Now, I want to avoid racist pitfalls and also avoid making this a parallel for a white-saviour story, even though the elf princess and her mother are dark-skinned. So far what I’ve done in hopes of avoiding harmful messages is a) have it set on a different world with no humans or real-world races or countries b) make it clear that skin tones vary within the elven population and elite (i.e., not all imperialists are Black) c) have the MC merely warn the orcs of the attack and not participate in any actual fighting to drive the attackers off (she’s underage, under suspicion, and untrained so this makes sense). She also goes to find a known rebellious orc servant as her first ally to help her flee the palace. (In an earlier version, she just recruits her personal maid which I changed because it came across as too selfish and not that smart.)

I hope my concept is not sending harmful messages, but I’m still worried.
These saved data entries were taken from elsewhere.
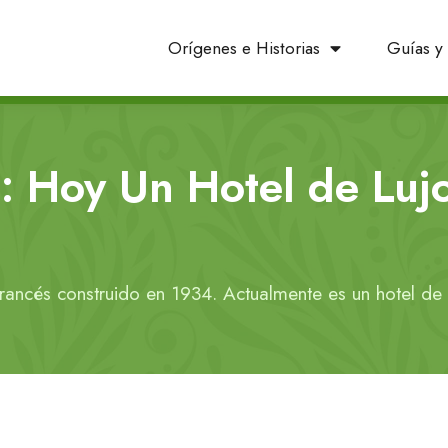
Orígenes e Historias
Guías y 
: Hoy Un Hotel de Luj
francés construido en 1934. Actualmente es un hotel de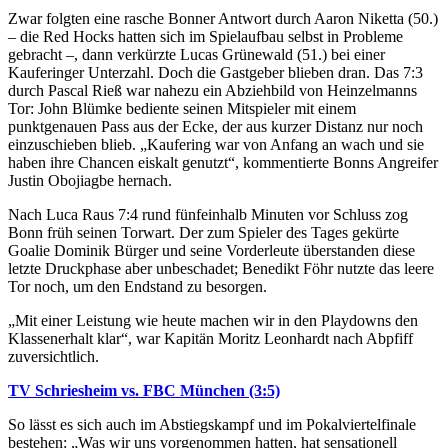
Zwar folgten eine rasche Bonner Antwort durch Aaron Niketta (50.)
– die Red Hocks hatten sich im Spielaufbau selbst in Probleme
gebracht –, dann verkürzte Lucas Grünewald (51.) bei einer
Kauferinger Unterzahl. Doch die Gastgeber blieben dran. Das 7:3
durch Pascal Rieß war nahezu ein Abziehbild von Heinzelmanns
Tor: John Blümke bediente seinen Mitspieler mit einem
punktgenauen Pass aus der Ecke, der aus kurzer Distanz nur noch
einzuschieben blieb. „Kaufering war von Anfang an wach und sie
haben ihre Chancen eiskalt genutzt“, kommentierte Bonns Angreifer
Justin Obojiagbe hernach.
Nach Luca Raus 7:4 rund fünfeinhalb Minuten vor Schluss zog
Bonn früh seinen Torwart. Der zum Spieler des Tages gekürte
Goalie Dominik Bürger und seine Vorderleute überstanden diese
letzte Druckphase aber unbeschadet; Benedikt Föhr nutzte das leere
Tor noch, um den Endstand zu besorgen.
„Mit einer Leistung wie heute machen wir in den Playdowns den
Klassenerhalt klar“, war Kapitän Moritz Leonhardt nach Abpfiff
zuversichtlich.
TV Schriesheim vs. FBC München (3:5)
So lässt es sich auch im Abstiegskampf und im Pokalviertelfinale
bestehen: „Was wir uns vorgenommen hatten, hat sensationell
Should I not make my main character an elf at all? Or can I make it work, possibly even include some lessons readers can take away about how to leverage privilege for good?


Hi Bellis,

Based on what you’ve told me, I don’t think you’ll have a white saviorism issue. However, it’ll still be a story about oppression with a privileged main character. Since your story is not on Earth and you’re going out of your way to avoid parallels between your fantasy groups and real races, it’s not a huge problem. But it’s also not ideal.

For one thing, it may feel like your protagonist isn’t at the center of the problems of the story, and it should be about an orc instead. For another, while it’s an analogy, it’s still possible some readers may feel it’s still making oppressed characters work in service to a privileged character and be uncomfortable with it.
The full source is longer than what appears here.